• _Yapılacak İşler_
• 1. Muhteşem Yüzyıl yazısını iki cümleyle özetleyin.
• 2. Muhteşem Yüzyıl yazısının "Şehzademiz Mustafa da" sözleriyle başlayıp "harem entrikaları eklendi." sözleriyle biten kısmını harfi harfine tekrar yazın.
• 3. Muhteşem Yüzyıl yazısını bıraktığı yerden sürdürün.

30 Mart 2012 Cuma

Şehzade Mustafa'da zehirlendi çok şükür...

 Muhteşem Yüzyıl geçtiğimiz akşam son bölümü ile ekranlardaydı malum. Baktım neredeyse bir aydır konu etmemişiz kendimize. Böylelikle bugünkü yazımızı, M.Yüzyıl ve yaşattıklarına ayırdık.

Şehzademiz Mustafa da çok şükür sarayın zehrinden nasibini aldı bu bölüm. Aman Allah ne Mustafa’ymış ne şehzadeymiş böyle. Adam daha padişah olmadan haremi kurdu, kurmasına lafımız yok, onca cariyenin, hatunun arasında Gül ile Sümbül gibi gezinecek hali yoktu ya. Ancak haremi maşallah şimdiden ortalığı karıştırmaya başladı. Sanki Sultan Süleyman’ın haremi yetmezmiş gibi, birde şehzadenin harem entrikaları eklendi.

 Hazır Mustafa’nın hareminden sözü açmışken, Efsun hatundan da söz edelim bir nebze. Mustafa kardeşimin anası gibi durmuyor mu yanında. Mehmet Günsür 37 yaşında ama maşallah 17 yaşında gencecik delikanlı rolünde hiç ama hiç sırıtmazken, Melisa Sözen 27 yaşında ama 40 gibi duruyor şehzadenin yanında. Onca genç, güzel, tazecik insan dururken niye böyle bir seçim yapıldı anlayamadım. Üstelik sürekli ağlamaklı, titrek ve kısık bir ses tonu ile konuşması yok mu, şöyle ekrandan uzanıp boğuveresim geliyor kadını. Hele birde Mahidevran gibi, sarayın hiç yaşlanmayan, yüzüne bir kırışık bile düşmemiş, güzellik abidesi validesinin yanında iyice sevimsizleşiyor benim gözümde. Zaten bütün düşüncelerimi haklı çıkarırcasına birde tuttu şehzadeye ihanet etti, zehri boşalttı ya yemeğin içine. E artık kimse benden Efsun hatunun sonu için üzülmemi beklemesin.

Şehzademiz Mustafa, Hürrem’i alt etti, özrünü diletti. Hürrem’e de acıdım doğrusu. Kadın bir göklerde uçuyor, bir yerin dibine geçiyor. Sultan Süleyman’ın eşsiz adalet anlayışını çözmek mümkün değil doğrusu. Adam bir bakıyorsun dünyayı karşısına alıyor Hürrem için, bir sonraki gün atıyor Şehzadenin önüne özür dilesin. Şehzademizin de haliyle “ben neymişim be” havalarına girmesine yol açıyor. Sonra ilerde kalkacak bu sefer şehzadeyi öldürtecek. Dolayısıyla Sultan Süleyman’ı anlamak mümkün değil. Bırakalım kendi haline en iyisi ne isterse onu yapsın..

• _Verilen Bilgiler_
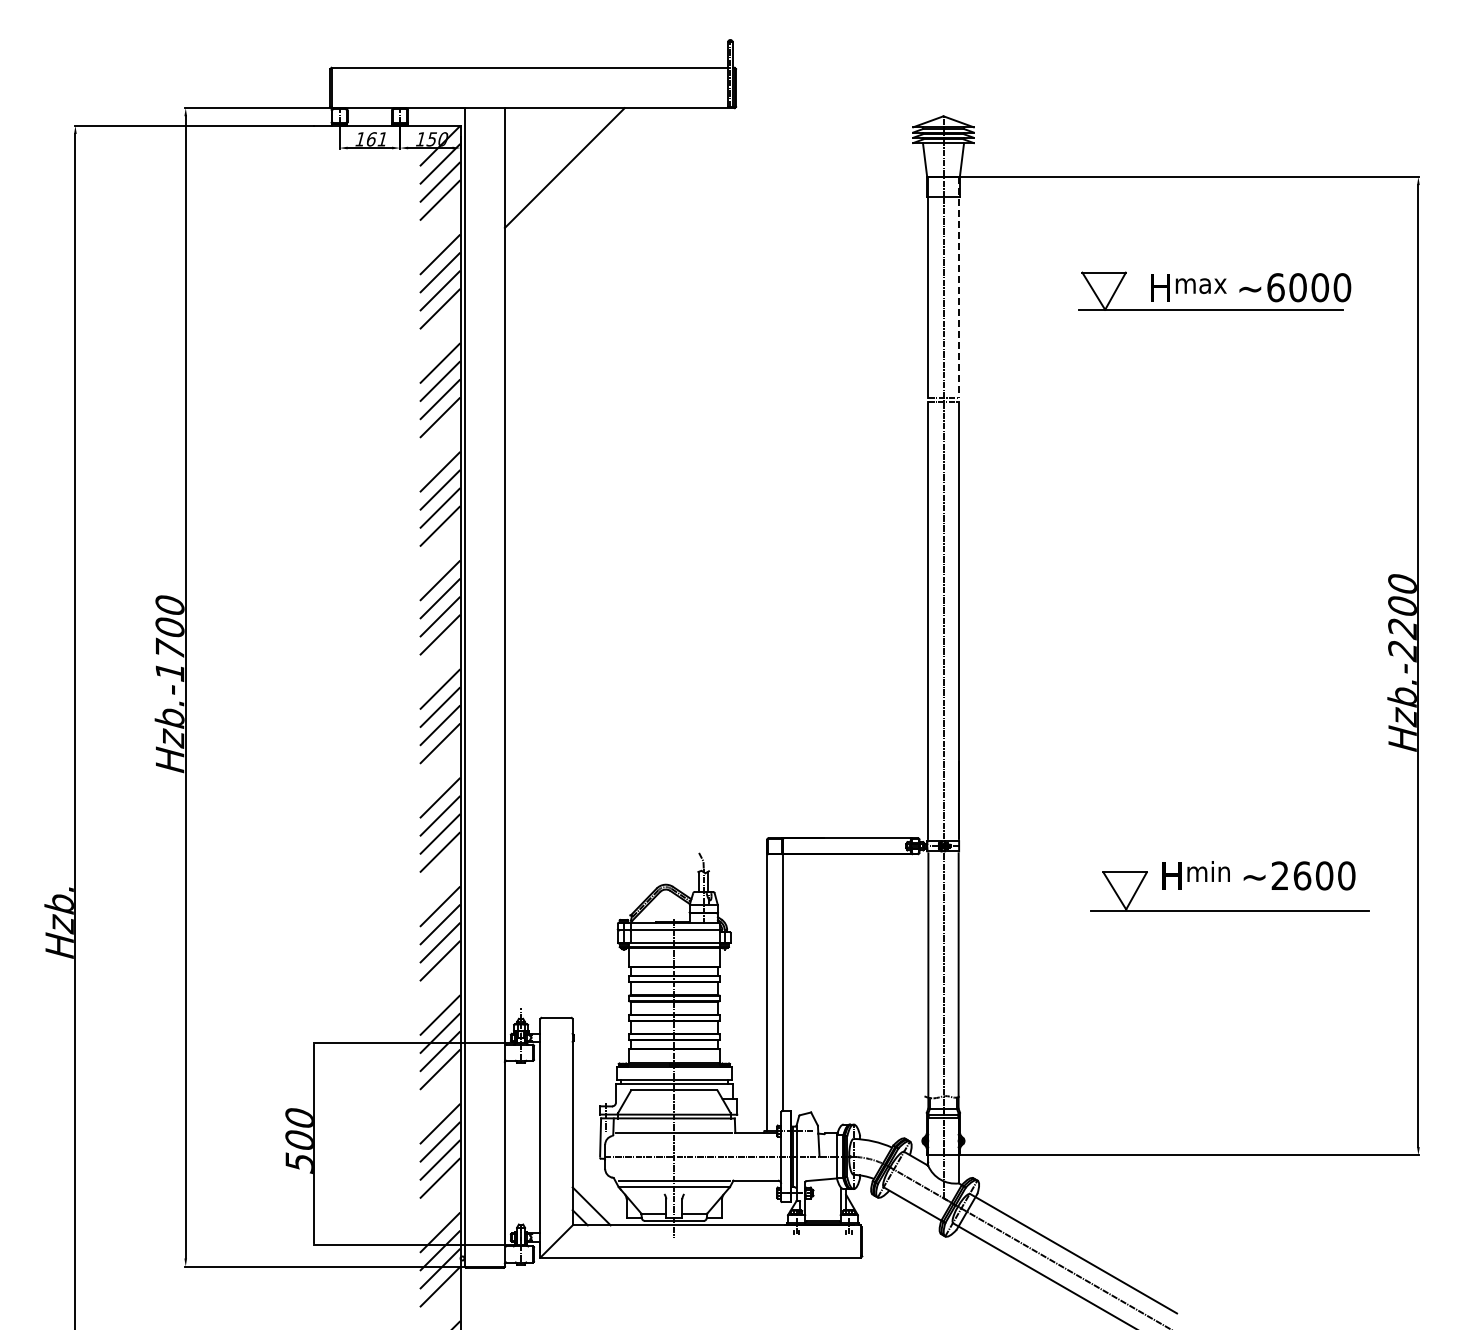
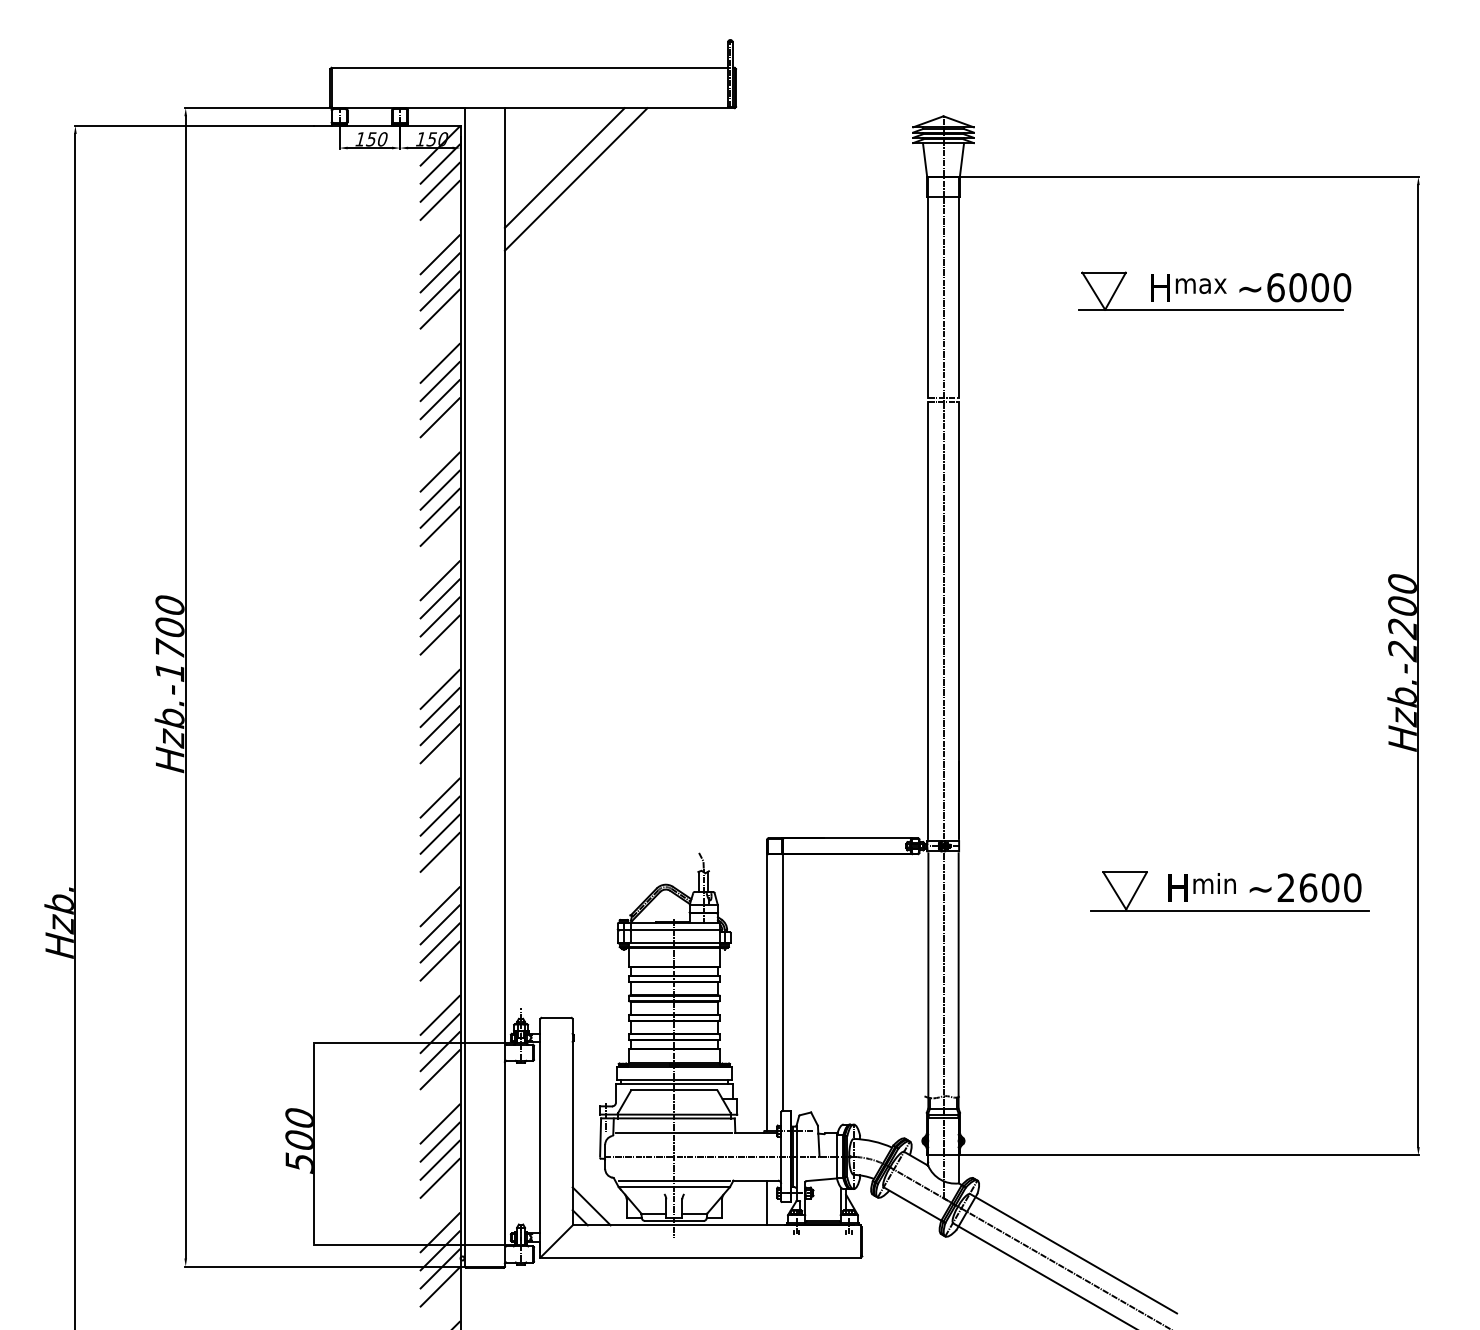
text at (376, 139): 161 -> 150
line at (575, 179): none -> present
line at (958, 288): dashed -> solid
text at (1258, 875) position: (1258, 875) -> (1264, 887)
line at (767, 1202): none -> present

• _Görev Sonuçları_
• 1. Yazıya göre Muhteşem Yüzyıl'ın son bölümünde Şehzade Mustafa'nın haremi ortalığı karıştırmaya başlıyor ve Efsun hatun yemeğe zehir boşaltarak şehzadeye ihanet ediyor; yazar, bu rolü oynayan Melisa Sözen'in 27 yaşında olmasına rağmen şehzadenin yanında 40 gibi durduğunu söylüyor. Ayrıca Mustafa'nın Hürrem'i alt edip ondan özür dilettiği anlatılıyor ve Sultan Süleyman'ın adalet anlayışını anlamanın mümkün olmadığı belirtiliyor.

• 2.
Şehzademiz Mustafa da çok şükür sarayın zehrinden nasibini aldı bu bölüm. Aman Allah ne Mustafa’ymış ne şehzadeymiş böyle. Adam daha padişah olmadan haremi kurdu, kurmasına lafımız yok, onca cariyenin, hatunun arasında Gül ile Sümbül gibi gezinecek hali yoktu ya. Ancak haremi maşallah şimdiden ortalığı karıştırmaya başladı. Sanki Sultan Süleyman’ın haremi yetmezmiş gibi, birde şehzadenin harem entrikaları eklendi.

• 3.
Hürrem ablamızın birkaç bölümdür ortalarda tam olarak görünmeyen çocuklarının tümü bu bölüm ortaya çıktılar büyümüş ve serpilmiş olarak. Mihrimah’a dikkat edeniniz var mı bilmem ama bana sorarsanız Hürrem’in küçük bir kopyası gibi olmuş. Ama bir farkla..Küçüklüğündeki parlak mavi gözleri gitmiş, yerine koyu kahve gözlü bir kız gelmiş. Gelmiş gelmesine de Mihri mah daha şimdiden annesini bile geçecek gibi görünüyor. O ne fena bir çocuktur öyle. Daha şimdiden ortalığı karıştırmaya başladı bile. Anlaşılan Mihri mah hareme çok çektirecek ileride. 

Bu bölüm şehzade Cihangir’in hastalığı ve Hürrem’in gözyaşları pek çok kişiyi etkilemiştir eminim. Ben de tam olaya yoğunlaşıp şöyle üç beş yaş akıtacaktım ki Hürrem bombayı patlattı. Ben bunu hak edecek ne yaptım ? E be Hürrem, senin çocuk muayene olmadan üç beş dakika önce sen değil miydin Şehzade Mustafa’yı öldürmesi için Efsun’a zehri veren. Önüne kim çıkarsa gazabından kurtulamıyor, e elbet bunların bir bedeli olacak. Şimdi bunu sorman çok komik olmadı mı?

Komik demişken gelelim Gül ile Sümbül’e..Ben bu ikisi arasında geçenleri seyretmeye bayılıyorum. Ama özellikle Sümbül bir başka. Adam çok akıllı. Kimsenin tarafını tutmuyor, dolayısıyla başı hiç ağrımıyor. Kimse de Sümbül’e gel benden yana çalış diyemiyor. Adamın kendine has bir ağırlığı var onca komik yanına rağmen. Dizinin en renkli iki karakteri bence Gül ile Sümbül. En şekerleri ve elbette ki oyunculukta da en iyilerinden ikisi. Hele bu bölüm Nigar kalfanın görücüye çıkma sahnesinde, ben gülmekten kendimi kaybettim. 

Daye hatuna da bir anlam veremiyorum. Nigar hatuna taktı kafayı kadın. Kardeşim alan memnun satan memnun. Sana ne oluyor. Ne Pargalı’nın Nigar’dan ayrılmaya niyeti var, ne Nigar’ın Pargalı ile evlilik hayali. Onlar sevmiş birbirini, kim ne karışır. Sanırım Daye hatunun tek derdi, olayın ortaya çıkması halinde Nigar’ın başına gelecek korkunç felaketin korkusu. Ama merak etmesin, Pargalı bulur onunda bir çaresini. Bu arada Pargalı’nın Nigar’a olan gerçek ve yürekten aşkı da beni ziyadesi ile çok memnun etti. Hatice Sultan gibi sürekli ağlamaklı, mutsuz ve etrafını da aynı mutsuzluğa mahkûm eden birinden sonra Nigar Hatun’un sevilmesi elbette ki daha mantıklıdır kanımca..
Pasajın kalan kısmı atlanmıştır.